TO BE DONE: Please lay out the lines below as a Markdown table with the columns Row and Line, covering only the stretch from the line containing "common name: Buff-tip" through the line containing "order: Aquifoliales". Leave out any blank lines.

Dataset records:
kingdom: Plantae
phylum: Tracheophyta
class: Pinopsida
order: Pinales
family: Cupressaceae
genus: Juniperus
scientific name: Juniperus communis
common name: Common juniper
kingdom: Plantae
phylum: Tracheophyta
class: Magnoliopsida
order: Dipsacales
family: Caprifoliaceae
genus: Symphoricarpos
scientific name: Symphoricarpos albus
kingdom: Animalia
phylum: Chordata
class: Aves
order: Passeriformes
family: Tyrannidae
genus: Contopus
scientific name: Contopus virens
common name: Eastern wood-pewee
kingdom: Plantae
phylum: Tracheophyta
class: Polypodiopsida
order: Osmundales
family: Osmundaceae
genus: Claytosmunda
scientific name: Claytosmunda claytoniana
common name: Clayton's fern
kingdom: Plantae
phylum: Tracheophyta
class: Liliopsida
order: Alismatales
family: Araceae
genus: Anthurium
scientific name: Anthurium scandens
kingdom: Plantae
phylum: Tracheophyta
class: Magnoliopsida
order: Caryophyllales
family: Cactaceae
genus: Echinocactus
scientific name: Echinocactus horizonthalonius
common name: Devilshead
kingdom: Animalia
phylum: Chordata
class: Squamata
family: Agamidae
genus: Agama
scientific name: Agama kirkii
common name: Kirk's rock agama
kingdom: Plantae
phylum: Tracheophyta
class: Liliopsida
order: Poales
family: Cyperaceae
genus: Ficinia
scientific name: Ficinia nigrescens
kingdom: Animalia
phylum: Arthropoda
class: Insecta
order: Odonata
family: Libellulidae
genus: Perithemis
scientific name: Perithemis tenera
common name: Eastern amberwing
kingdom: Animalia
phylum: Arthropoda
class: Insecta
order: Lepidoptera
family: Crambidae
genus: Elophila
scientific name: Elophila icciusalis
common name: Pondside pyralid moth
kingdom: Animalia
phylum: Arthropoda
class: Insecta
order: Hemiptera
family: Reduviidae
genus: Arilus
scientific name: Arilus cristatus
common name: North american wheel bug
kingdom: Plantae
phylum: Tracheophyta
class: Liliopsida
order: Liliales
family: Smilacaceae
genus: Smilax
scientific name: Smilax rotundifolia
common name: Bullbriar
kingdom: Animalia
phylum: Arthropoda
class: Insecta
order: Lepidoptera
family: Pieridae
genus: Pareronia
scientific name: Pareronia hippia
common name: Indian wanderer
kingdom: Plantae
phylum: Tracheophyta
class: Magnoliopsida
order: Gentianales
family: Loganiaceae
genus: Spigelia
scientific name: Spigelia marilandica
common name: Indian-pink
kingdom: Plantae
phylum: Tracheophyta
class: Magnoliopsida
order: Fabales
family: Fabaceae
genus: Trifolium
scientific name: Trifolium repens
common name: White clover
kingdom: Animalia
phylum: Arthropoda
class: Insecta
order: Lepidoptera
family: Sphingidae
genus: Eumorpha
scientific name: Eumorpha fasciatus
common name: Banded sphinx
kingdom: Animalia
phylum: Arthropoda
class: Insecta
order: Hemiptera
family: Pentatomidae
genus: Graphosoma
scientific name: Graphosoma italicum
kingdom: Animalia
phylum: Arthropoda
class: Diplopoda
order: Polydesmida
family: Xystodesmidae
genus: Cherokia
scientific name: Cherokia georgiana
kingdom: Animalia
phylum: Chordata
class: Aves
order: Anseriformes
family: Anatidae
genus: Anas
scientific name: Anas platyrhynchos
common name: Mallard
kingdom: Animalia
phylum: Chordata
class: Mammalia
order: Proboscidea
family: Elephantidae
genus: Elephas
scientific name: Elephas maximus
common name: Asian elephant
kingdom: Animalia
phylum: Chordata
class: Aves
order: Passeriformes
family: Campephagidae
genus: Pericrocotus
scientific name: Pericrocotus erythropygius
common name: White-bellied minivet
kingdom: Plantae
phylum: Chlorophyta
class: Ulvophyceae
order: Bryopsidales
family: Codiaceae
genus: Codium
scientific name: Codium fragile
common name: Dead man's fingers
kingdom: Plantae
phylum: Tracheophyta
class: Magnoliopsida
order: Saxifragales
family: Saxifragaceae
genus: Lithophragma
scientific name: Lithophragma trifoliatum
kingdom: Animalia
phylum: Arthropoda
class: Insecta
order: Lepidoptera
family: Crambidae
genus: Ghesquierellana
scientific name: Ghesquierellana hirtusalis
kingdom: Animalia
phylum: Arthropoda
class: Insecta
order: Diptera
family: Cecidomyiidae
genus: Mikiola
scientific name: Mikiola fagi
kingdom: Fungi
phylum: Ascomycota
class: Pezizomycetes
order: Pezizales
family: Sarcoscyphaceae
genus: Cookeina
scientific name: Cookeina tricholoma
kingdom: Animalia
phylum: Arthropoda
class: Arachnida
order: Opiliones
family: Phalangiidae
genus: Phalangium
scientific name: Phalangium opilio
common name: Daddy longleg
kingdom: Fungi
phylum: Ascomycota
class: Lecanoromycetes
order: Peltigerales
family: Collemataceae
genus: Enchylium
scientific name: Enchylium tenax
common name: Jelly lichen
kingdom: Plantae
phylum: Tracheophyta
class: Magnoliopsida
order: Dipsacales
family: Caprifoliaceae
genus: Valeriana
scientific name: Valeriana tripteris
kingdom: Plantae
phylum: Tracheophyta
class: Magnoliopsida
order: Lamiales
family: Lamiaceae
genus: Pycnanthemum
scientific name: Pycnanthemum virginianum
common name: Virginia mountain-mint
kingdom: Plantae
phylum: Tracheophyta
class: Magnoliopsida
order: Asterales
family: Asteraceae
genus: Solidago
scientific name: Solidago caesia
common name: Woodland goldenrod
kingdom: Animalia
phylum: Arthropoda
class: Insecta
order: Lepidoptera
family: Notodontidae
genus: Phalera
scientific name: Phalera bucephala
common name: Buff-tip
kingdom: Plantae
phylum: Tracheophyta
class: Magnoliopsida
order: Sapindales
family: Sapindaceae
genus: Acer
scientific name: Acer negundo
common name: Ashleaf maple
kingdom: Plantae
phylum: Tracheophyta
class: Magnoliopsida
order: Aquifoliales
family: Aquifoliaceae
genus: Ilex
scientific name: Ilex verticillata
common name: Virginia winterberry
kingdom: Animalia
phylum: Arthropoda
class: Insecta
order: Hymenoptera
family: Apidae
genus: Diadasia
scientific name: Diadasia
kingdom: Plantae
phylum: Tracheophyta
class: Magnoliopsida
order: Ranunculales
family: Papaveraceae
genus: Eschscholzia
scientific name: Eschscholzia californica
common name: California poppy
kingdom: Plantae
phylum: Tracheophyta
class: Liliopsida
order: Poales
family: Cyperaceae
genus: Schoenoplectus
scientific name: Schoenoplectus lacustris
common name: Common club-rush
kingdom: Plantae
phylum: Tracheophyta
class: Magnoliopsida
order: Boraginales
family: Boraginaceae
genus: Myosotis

TASK ANSWER:
| Row | Line |
|---|---|
| 1 | common name: Buff-tip |
| 2 | kingdom: Plantae |
| 3 | phylum: Tracheophyta |
| 4 | class: Magnoliopsida |
| 5 | order: Sapindales |
| 6 | family: Sapindaceae |
| 7 | genus: Acer |
| 8 | scientific name: Acer negundo |
| 9 | common name: Ashleaf maple |
| 10 | kingdom: Plantae |
| 11 | phylum: Tracheophyta |
| 12 | class: Magnoliopsida |
| 13 | order: Aquifoliales |